(IC2017 – USA)
Matthew Tommasini (b.1978) has been awarded top prizes including the Charles Ives Scholarship from the American Academy of Arts and Letters and the ASCAP/CBDNA Frederick Fennell Prize and grants from the ASCAP Foundation’s Leonard Bernstein Fund and the American Music Center’s Composer Assistance Program (CAP), among others. Recently, he was chosen as Finalist of the International Music Prize for Excellence in Composition 2011.
His orchestral works have been performed by the American Composers Orchestra at the Underwood Reading Sessions, the Riverside Symphony at the Riverside Reading Sessions, and by the Ann Arbor Symphony Orchestra, and the New York Youth Symphony, among others. His chamber works have been performed by the Parker Quartet, Antares, violinist, Gary Levinson, and pianist, Adam Neiman, among others.

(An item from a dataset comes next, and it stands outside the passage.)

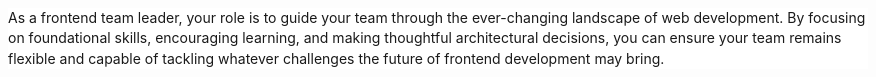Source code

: As a frontend team leader, your role is to guide your team through the ever-changing landscape of web development. By focusing on foundational skills, encouraging learning, and making thoughtful architectural decisions, you can ensure your team remains flexible and capable of tackling whatever challenges the future of frontend development may bring.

He is Composer-in-Residence of the Connections Chamber Music Series, which he co-founded with members of the Pacific Symphony. His work is recorded on the Centaur Records Label and published by Alfreds Publishing, among others.
Mr. Tommasini holds degrees in composition from the University of Michigan (DMA, MA) and UCLA (BA). Currently, he lives in Hong Kong where he is Associate Artistic Director of The Intimacy of Creativity, and Composer-in-Residence/Adjunct Associate Professor of Music at The Hong Kong University of Science and Technology.
More information about his work can be found at: www.matthewtommasini.com
This piece grew out of four note melodic and harmonic structures, creating sharply contrasting materials. Throughout the first movement, the violist and pianist rarely imitate one another. Rather, they react to one another’s musical gestures. It isn’t until the second half of the second movement, after a restatement of themes from the first movement, that the violist and pianist reconcile, engaging each other in an imitative dialogue.